Giant green elephant captivates Moscow park before it heads off to Burning Man art fest
#Slonik (the Russian for ‘little elephant’) is green, inflatable and tall. At 23 meters, it rivals the height of a typical Moscow multi-story apartment building. Posed as though rearing up, with its hooves upraised and trunk pointing straight up, the figure aims to attract attention to the inhumane treatment of elephants in the wild.
This elephant is far from Africa or India and has been on display in Moscow’s Kuzminki partk. The artist behind the project, Mikhail Tsaturyan, is aiming at a different audience: he wants to bring the Slonik to Nevada's Black Rock Desert, to take part in the world’s most famous annual art event, the Burning Man.
It won’t be Tsaturyan’s first Burning Man installation, though he is aiming highest this time. His project last year was called Holoquarium, an inverted pyramid 16 feet (some five meters) tall, with a hologram inside.
Back at home, the Slonik has already been dubbed Russia’s tallest art installation, with the head of the Moscow culture department proposing to include the work in the country’s book of records. Tsaturyan, meanwhile, has made a smaller-scale copy – in glamorous prismatic silver – for display at smaller-scale art events.

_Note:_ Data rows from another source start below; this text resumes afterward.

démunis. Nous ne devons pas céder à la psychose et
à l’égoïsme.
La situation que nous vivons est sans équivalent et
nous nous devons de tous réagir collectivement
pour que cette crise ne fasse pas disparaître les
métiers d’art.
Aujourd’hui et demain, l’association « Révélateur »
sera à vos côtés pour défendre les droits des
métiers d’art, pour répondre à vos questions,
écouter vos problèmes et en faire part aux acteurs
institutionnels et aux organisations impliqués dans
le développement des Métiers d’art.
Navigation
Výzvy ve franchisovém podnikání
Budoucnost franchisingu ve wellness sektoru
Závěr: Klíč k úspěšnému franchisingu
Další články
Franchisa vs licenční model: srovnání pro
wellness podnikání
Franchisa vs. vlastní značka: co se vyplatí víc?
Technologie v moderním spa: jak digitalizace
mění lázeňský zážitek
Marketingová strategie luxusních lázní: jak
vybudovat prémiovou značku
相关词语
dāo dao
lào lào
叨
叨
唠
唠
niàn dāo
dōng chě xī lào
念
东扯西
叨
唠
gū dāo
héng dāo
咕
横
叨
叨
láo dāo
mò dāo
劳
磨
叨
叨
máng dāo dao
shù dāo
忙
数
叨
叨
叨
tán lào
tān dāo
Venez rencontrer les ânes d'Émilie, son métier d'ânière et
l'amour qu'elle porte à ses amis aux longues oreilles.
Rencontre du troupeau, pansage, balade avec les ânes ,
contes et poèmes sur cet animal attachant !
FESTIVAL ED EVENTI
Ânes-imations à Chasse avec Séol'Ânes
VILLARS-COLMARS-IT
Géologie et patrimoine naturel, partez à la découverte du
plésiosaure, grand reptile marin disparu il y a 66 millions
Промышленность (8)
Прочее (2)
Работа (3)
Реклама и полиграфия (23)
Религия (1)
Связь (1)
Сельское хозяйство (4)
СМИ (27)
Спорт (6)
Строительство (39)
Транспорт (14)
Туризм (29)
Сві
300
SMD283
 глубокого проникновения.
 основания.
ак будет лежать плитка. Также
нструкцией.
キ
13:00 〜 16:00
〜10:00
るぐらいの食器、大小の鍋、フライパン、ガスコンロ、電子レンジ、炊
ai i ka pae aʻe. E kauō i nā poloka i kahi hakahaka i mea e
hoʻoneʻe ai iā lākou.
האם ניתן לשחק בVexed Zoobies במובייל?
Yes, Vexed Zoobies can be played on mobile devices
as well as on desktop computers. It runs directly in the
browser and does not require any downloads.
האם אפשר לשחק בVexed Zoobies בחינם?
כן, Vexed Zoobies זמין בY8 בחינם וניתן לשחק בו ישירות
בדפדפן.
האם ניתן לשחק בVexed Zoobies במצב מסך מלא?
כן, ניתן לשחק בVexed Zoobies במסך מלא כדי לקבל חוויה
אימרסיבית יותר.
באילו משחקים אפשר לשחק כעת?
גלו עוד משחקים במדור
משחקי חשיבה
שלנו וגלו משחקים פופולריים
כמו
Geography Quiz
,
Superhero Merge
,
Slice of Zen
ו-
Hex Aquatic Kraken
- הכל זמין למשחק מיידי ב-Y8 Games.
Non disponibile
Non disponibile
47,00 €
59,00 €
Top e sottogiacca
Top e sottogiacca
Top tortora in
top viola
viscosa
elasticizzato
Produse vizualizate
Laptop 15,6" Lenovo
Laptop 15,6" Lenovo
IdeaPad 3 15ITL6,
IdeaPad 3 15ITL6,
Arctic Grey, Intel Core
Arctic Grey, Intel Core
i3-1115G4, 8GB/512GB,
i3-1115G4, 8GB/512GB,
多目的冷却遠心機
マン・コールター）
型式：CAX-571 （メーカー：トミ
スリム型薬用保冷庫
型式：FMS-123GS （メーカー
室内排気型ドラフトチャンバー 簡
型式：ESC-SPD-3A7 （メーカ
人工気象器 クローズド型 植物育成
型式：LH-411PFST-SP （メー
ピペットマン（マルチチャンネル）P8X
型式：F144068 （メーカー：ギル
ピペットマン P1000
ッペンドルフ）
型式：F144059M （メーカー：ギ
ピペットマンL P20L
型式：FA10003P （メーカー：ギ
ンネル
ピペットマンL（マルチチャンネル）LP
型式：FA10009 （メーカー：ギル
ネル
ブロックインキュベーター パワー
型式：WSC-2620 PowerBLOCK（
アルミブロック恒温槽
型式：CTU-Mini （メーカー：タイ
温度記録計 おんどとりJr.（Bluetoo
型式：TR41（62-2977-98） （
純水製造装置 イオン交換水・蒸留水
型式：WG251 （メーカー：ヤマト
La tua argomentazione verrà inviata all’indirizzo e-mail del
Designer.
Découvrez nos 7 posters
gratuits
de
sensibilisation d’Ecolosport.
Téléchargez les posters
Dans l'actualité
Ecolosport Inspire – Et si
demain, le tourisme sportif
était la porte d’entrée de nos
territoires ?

Even the full-sized version pales somewhat when compared to some of the world’s tallest inflatable art. Arguably the most famous inflatable sculpture in the world – the Rubber Duck in Saint-Nazaire, France – is about nine meters taller, and there are even larger specimens than that, like the 2013 Big Air Package by Bulgarian-American artist Christo, measuring in at a dizzying 94 meters.